The story of Jacky and Jennifer
Jacky and Jennifer met at their first year of law school in South Africa in 2009. Jacky was born in Shanghai, China and moved to South Africa with his parents at the age of 10 and Jennifer was born in South Africa with European and Afrikaans ancestry. They started dating a couple of months after meeting at university and got married in 2015. After getting married they moved to Sunninghill, Johannesburg, where they live with their two adopted cats. They spend their days as a fun-loving lawyer couple and enjoy a balanced and healthy lifestyle of fitness, sports, dining out and traveling the world.
Questions to Her
On our first date…
Our first date was actually a double date with two friends of mine. We went to see the movie “Hangover” (not terribly romantic, I know)! I remember him being quite nervous (although he would never admit it). Our second date was way more romantic and he cooked me an amazing Italian meal. It
is definitely a plus when a man can cook and I could see that he had a passion for food which is an interest we share.
During the first months of dating my deal-breaker would be…
We started dating when we were 19 in our first year of university. I had never really had a very long-term relationship so if he had been too controlling or overbearing I probably would have ended things. My family is also very close-knit and if he had not been willing to spend time with them, or get to know them it would have been a deal-breaker.
I learned He is right for me when…
I realized I could confide in him and speak to him about anything. We spent a large amount of time together in university and we would even study together. Our relationship developed but we also became best friends in spite of all our differences.
—————
Edit the story of Jacky and Jennifer, starting with "The story of" and going on through "traveling the world.": put "Sandton" in place of "Sunninghill" and give that stretch back.
—————
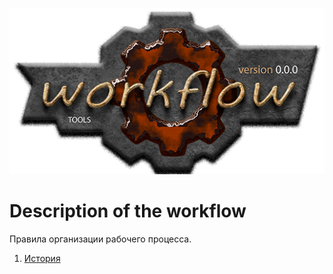 ﻿[![logo](logo.png)](../README.md "for users")  

Description of the workflow
===========================
Правила организации рабочего процесса.


1) [История](history.md)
—————
**EXERCISE OUTPUT:**
The story of Jacky and Jennifer
Jacky and Jennifer met at their first year of law school in South Africa in 2009. Jacky was born in Shanghai, China and moved to South Africa with his parents at the age of 10 and Jennifer was born in South Africa with European and Afrikaans ancestry. They started dating a couple of months after meeting at university and got married in 2015. After getting married they moved to Sandton, Johannesburg, where they live with their two adopted cats. They spend their days as a fun-loving lawyer couple and enjoy a balanced and healthy lifestyle of fitness, sports, dining out and traveling the world.